Operational impact of the charge on this year’s tourism drive would far outweigh any funding gain

He said that the negative economic impact of the levy would far outweigh the benefits of any funding it generates for the government given the taxes and income derived from foreign tourist spending.

Tourist levy hits further turbulence with fears it could harm airline’s effort to boost flight numbers
Thailand’s once mighty foreign tourism industry lastingly damaged with lower spends and numbers
More foreign tourists arriving from Asian countries dominate the mix with less than 10% of visitors from the US and UK in the first seven months of 2022

This year there is mounting concern for the long-term future of the foreign tourism industry as the amount of money the average incoming tourist is spending is 12% less than in 2019 with more visitors from within Southeast Asia and fewer long-haul travellers to Bangkok and Phuket international airports.

Thailand needs more inbound flights

This has been a problem acknowledged by Tourism Authority of Thailand (TAT) Director-general Yuthasak Supasorn who in recent months has estimated that the kingdom only has 30% to 33% of the flight capacity seen in 2019 while pointing out that 50% was essential if Thailand is to achieve even its short term objectives as the kingdom targets 10 million visitors for 2022.

Mr Fernandes attributed the slow rebound in Thailand’s foreign tourism industry that we are witnessing in 2022 to the scale of the lockdowns imposed by the government previously and the complicated nature of earlier reopening plans.

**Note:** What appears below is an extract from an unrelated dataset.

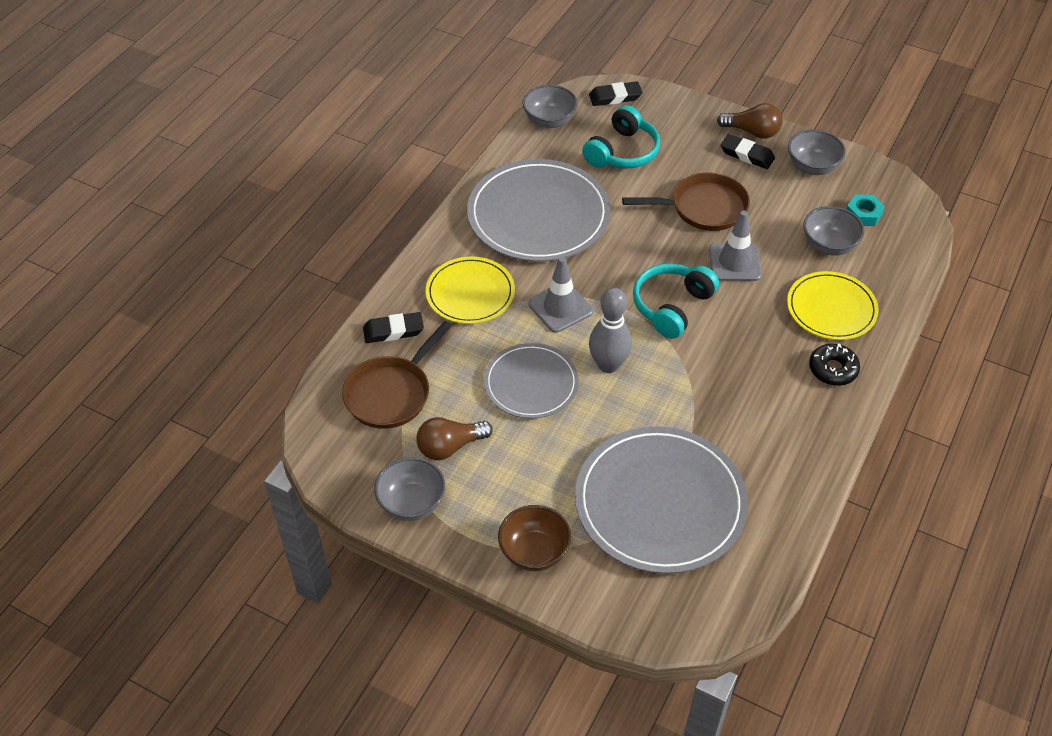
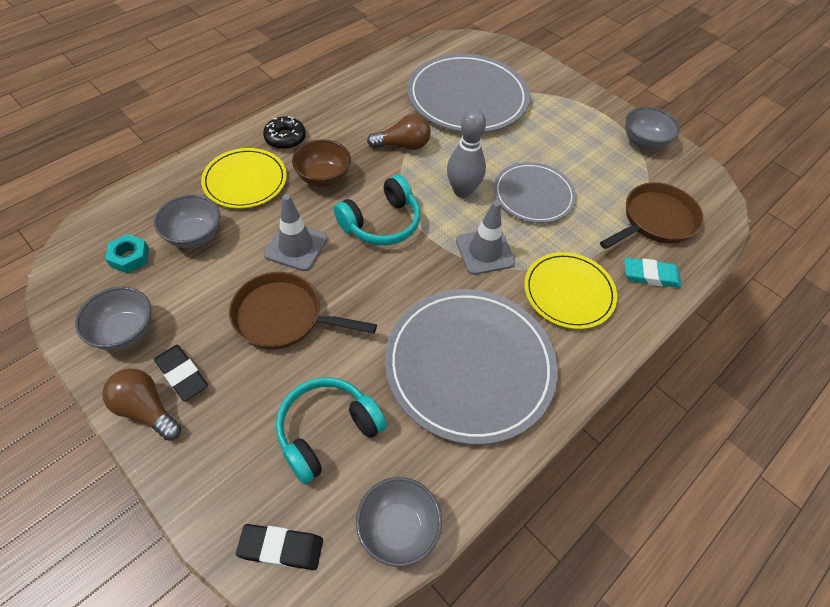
camera: 165 degrees left, 5 degrees up
(393, 331) = (650, 275): black eraser -> turquoise eraser
(450, 447) = (610, 169): brown light bulb -> brown light bulb (403, 145)
(534, 552) = (562, 96): brown bowl -> brown bowl (323, 178)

He noted that since this summer the country has opened and is again fully accessible but that it will take time for the airline industry to ramp up operations to facilitate inbound passengers and help generate demand from long-haul foreign tourists.

Air Asia X plans to link Thailand with key European cities next year such as Prague, Vienna and Budapest

He highlighted Air Asia X’s plans to fly to and from European cities such as Prague, Vienna and Budapest in 2023 as well as other prospects which will see more visitors land in the kingdom

‘We can restart at the right time as more countries are reopening borders, particularly Japan and South Korea in Northeast Asia, which is our main destination,’ he outlined to reporters.

This year, Thai Air Asia X also plans to initiate flights to and from Sydney and Melbourne in Australia this December. 

Air Canada to fly 4 times weekly to Bangkok

This will be coming at the same time as direct flights from Vancouver in Canada to Bangkok operated by Air Canada which is also due to commence in December and which will run four times a week using a Boeing 787-9 Dreamliner.

Mr Fernandes felt that the government should wait until the foreign tourism industry is sufficiently recovered before introducing the new levy or charge given the higher prices of airfares now on the market due to higher fuel prices.

‘Though the amount of money is insignificant, all of us in the industry know that even the slightest change could directly impact travel demand. The income that tourists bring is far greater than a fee of $8 or $9 per head,’ he explained.